Work got the best of the Middlebrow this week and I missed my usual Friday morning post. There’s a lot of cultural stuff I want to tackle but this seems like a good opportunity to take on a short, yet important free speech topic.
As the election approaches and the volume of Internet chatter rises, we’ll hear frequently that freedom of speech is never without its limits and that you can’t “yell fire in a crowded theater” because people will be trampled to death. Now, feel free to stop reading if you know this, but the phrase comes from a Supreme Court decision written by Oliver Wendell Holmes about a case that had nothing to do with anybody yelling fire in a crowded theater.
This isn’t esoteric. It’s on Wikipedia. It’s a metaphor Holmes used and, as you'll see, he used it inaptly. But, it is a good quote, its imagery is evocative and it is repeated a lot as a way of saying that there are legal limits to speech, even under the first amendment of the United States Constitution.

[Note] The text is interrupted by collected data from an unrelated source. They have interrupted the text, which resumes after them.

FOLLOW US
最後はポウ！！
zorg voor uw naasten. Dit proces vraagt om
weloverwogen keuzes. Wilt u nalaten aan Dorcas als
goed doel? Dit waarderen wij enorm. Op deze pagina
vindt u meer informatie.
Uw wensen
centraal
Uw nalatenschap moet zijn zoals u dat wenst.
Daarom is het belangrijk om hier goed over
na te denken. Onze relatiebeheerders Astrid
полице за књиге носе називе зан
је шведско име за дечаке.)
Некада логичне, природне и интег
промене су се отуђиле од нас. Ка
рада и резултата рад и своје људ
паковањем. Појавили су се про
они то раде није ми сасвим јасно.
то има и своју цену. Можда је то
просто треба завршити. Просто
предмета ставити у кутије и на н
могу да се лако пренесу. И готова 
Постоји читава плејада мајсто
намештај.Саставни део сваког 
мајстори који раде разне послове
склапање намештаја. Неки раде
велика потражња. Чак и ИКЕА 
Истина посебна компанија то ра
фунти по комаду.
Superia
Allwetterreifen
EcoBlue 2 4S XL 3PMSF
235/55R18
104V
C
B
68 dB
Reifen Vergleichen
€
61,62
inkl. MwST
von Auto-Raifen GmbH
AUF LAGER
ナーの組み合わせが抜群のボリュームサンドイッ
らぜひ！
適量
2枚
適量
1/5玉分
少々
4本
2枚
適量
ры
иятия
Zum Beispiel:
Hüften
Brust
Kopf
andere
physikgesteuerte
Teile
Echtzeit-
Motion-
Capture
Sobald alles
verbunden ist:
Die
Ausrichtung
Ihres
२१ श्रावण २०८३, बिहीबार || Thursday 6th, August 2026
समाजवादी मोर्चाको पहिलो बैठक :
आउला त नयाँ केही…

The thing is, the metaphor that Holmes employed was almost hysterically inapt and it was used in service of a Supreme Court decision that I think most people would view as a grievous error. During World War I, Charles Schenck and Elizabeth Baer were convicted of violating the Espionage Act of 1917 by printing and distributing flyers telling young men drafted in the military to refuse to serve.
Schenck and Baer believed conscription violated the 13th amendment against involuntary servitude. The espionage act made it illegal to inspire insubordination within the military or to obstruct recruitment. They argued against their conviction on first amendment grounds and the Supreme Court sided with the government.

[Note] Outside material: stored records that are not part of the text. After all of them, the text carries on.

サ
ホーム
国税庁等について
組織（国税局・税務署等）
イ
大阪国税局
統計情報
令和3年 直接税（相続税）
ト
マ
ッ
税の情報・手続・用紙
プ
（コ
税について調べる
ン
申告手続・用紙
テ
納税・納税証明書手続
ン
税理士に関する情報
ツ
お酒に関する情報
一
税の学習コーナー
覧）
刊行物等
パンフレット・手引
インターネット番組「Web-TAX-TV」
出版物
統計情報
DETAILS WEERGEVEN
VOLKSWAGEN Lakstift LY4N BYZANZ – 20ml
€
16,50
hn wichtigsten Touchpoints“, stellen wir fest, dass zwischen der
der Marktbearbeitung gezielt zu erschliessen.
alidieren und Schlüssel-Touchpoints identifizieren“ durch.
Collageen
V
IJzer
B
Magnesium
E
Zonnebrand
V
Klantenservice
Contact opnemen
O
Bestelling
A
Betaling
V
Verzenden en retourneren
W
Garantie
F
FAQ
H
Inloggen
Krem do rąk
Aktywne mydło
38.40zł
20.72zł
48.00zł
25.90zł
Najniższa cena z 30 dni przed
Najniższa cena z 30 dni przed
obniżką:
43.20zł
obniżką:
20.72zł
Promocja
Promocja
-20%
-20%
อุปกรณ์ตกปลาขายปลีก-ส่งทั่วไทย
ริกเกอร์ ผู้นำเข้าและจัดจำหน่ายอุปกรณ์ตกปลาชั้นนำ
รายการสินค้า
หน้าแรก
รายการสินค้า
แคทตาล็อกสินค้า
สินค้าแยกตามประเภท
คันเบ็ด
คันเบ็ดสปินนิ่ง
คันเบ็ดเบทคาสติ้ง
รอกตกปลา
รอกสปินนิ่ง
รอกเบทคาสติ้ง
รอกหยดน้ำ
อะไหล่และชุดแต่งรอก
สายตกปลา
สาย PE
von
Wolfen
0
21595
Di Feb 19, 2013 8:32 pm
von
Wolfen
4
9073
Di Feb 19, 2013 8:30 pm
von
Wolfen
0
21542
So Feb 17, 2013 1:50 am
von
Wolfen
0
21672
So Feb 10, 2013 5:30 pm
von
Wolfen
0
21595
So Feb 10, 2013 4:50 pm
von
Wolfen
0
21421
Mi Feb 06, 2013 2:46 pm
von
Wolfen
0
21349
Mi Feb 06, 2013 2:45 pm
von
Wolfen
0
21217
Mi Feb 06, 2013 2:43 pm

You might love, hate or be indifferent to what Schenk or Baer did, but more than 100 years later, I think most Americans would say that they were within their rights to hold and express anti-war and anti-draft views. Holmes believed they presented a “clear and present danger” to national security (another phrase that has entered the common language) but Schenk and Baer were clearly engaging in political speech, which is exactly what the first amendment is supposed to protect.
Holmes falsely equated political speech with intentionally harmful speech to uphold a conviction for activity that never should have been considered criminal or sanctionable by the government. His metaphor has since been divorced from the case, to support the idea that speech can and should be legally regulated.
From a civil liberties perspective, the Espionage Act, though now more than a century old, has long been controversial and abused to silence political dissidents and it is not as common sense accepted by people as the notion that it is dangerous to scream about fake disasters in crowded spaces.
Holmes’ point is that yes, speech can be regulated within the confines of the first amendment. He might have brought up libel or slander, which are punishable even in a free society. If in practice, we mean that speech can be regulated only in the most extreme cases where the speaker is causing real harm to innocent people, his metaphor works. But it’s hard to believe that the Supreme Court’s decision in Schenk meets that standard at all. That’s probably the most important thing to remember about the “yelling fire” standard — it was misapplied as soon as it came into existence.
When it comes to speech regulation, the risk is always, first and foremost, that authorities will go too far, as has been proven time and again.